BM: I have kept a few items, but most everything went in the auction. The things I have kept are very personal and will remain personal. 

Q: Was it always your intention to publish these photos or was this something you recently decided to do? 

BM: Steve and I originally were going to publish this book in 1980, and we were going to call it The Long Haul. I took the pictures and he was going to write the captions. We were going to visit all of his old haunts, including Slater, Missouri, but then he got too sick. These pictures pretty much stayed in the closet for 25 years, but I had always wanted to publish them. Steve saw every picture and loved the photos I took, so I feel very good about releasing these to the public. I just love the book and am very proud. I know Steve would have been proud of this project. I feel as if over the past year, he's been watching over everything; “ the book, the auction, the photo exhibit at the San Francisco Art Exchange in May 2007, my new relationship with the Boys Republic. Life's good and this year has been a lot of fun. Stressful in some ways, but fun.

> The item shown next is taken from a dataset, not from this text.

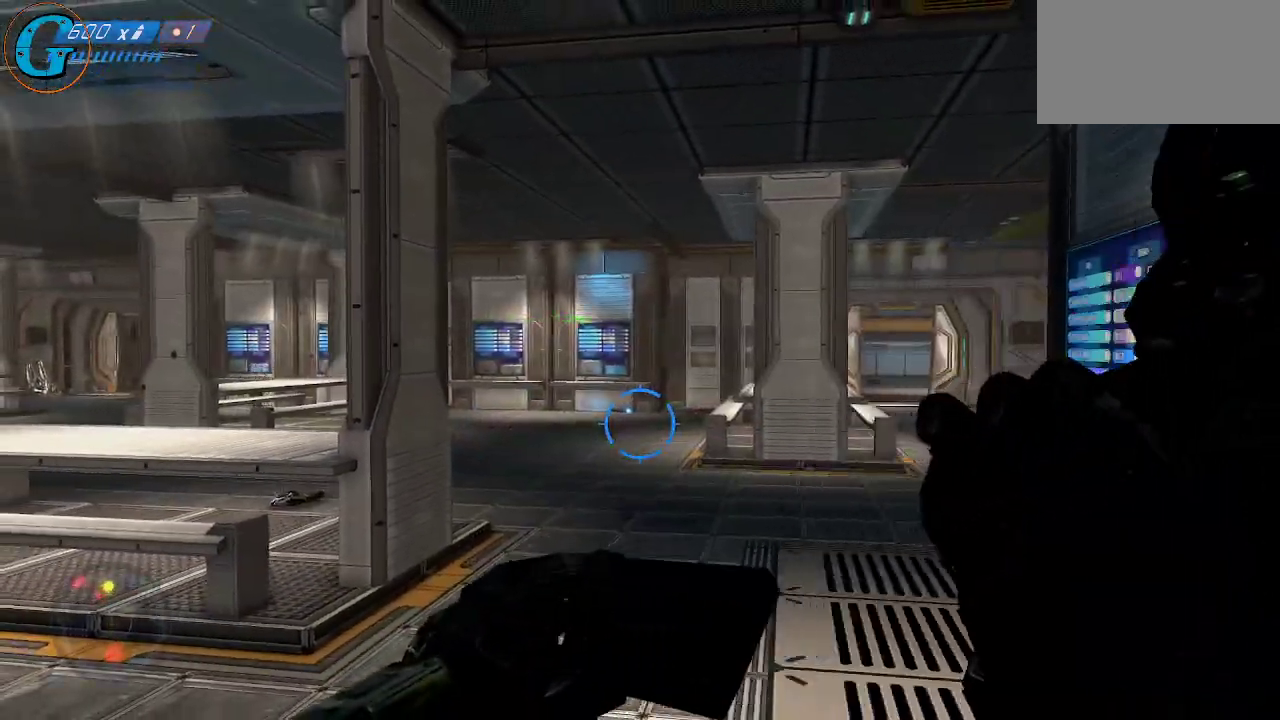
{"keys": [], "mouse": [], "mouse_move": "still", "events": []}
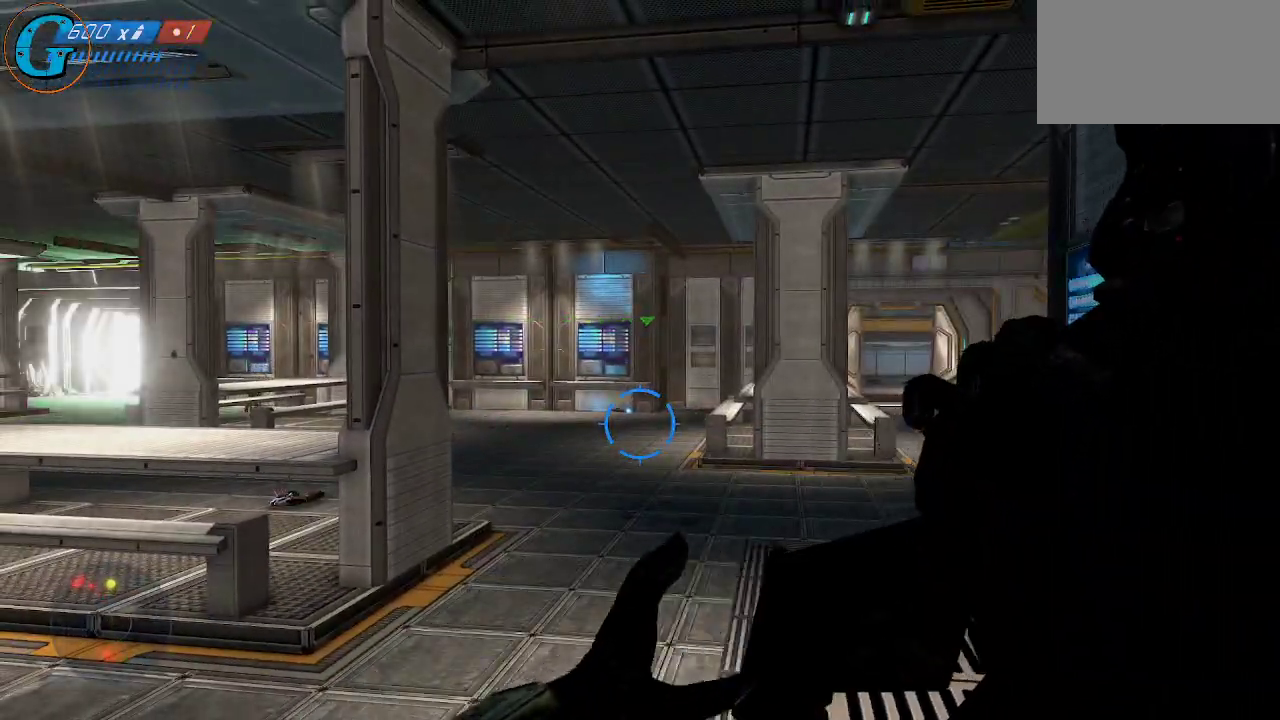
{"keys": [], "mouse": [], "mouse_move": "right", "events": []}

 Q: Are you working on any other projects that Steve McQueen fans might be interested in? 

BM: I'll be doing a fundraiser for the Mesothelioma Foundation in February and the photo exhibit of my pictures of Steve at the San Francisco Art Exchange in May 2007. Stick around, there might be a few other surprises coming down the pike, which is all I can say at the moment. 

Q: Finally, what is your favorite Steve McQueen movie?

BM: Honestly, it's hard for me to watch his films. I watched The Thomas Crown Affair recently and had a tough time getting through it. I also caught a glimpse of him in The Great Escape not too long ago and the same thing. I started tearing up and I had to turn the channel. It's been a long process dealing with my feelings about Steve, but at least I'm able to talk about him now. He'll always remain a big part of my life.

(Special thanks to Marshall Terrill for making this interview possible!)

My review of "Steve McQueen: The Last Mile"

This amazing book is a must-have for any McQueen fan. Barbara McQueen and co-author Marshall Terrill have created the definitive book on Steve McQueen.

Barbara McQueen’s photos put the reader inside Steve's world during the three and a half years they were together, from their first meeting in 1977 until his untimely death in 1980. Steve McQueen's life is captured in detail through her recollections and the hundreds of photos, that she personally took, that accompany her stories. Barbara, who was a top fashion model when she met Steve,  reveals her unique life with him spent traveling the country, on the beaches of Malibu, and living in Santa Paula. She also photographed Steve on the set of Tom Horn and the Hunter. "The Last Mile" will make you feel as though you finally got to see what the real Steve McQueen was like. 

I can't say enough good things about "The Last Mile." It should be mandatory reading for all McQueen fans!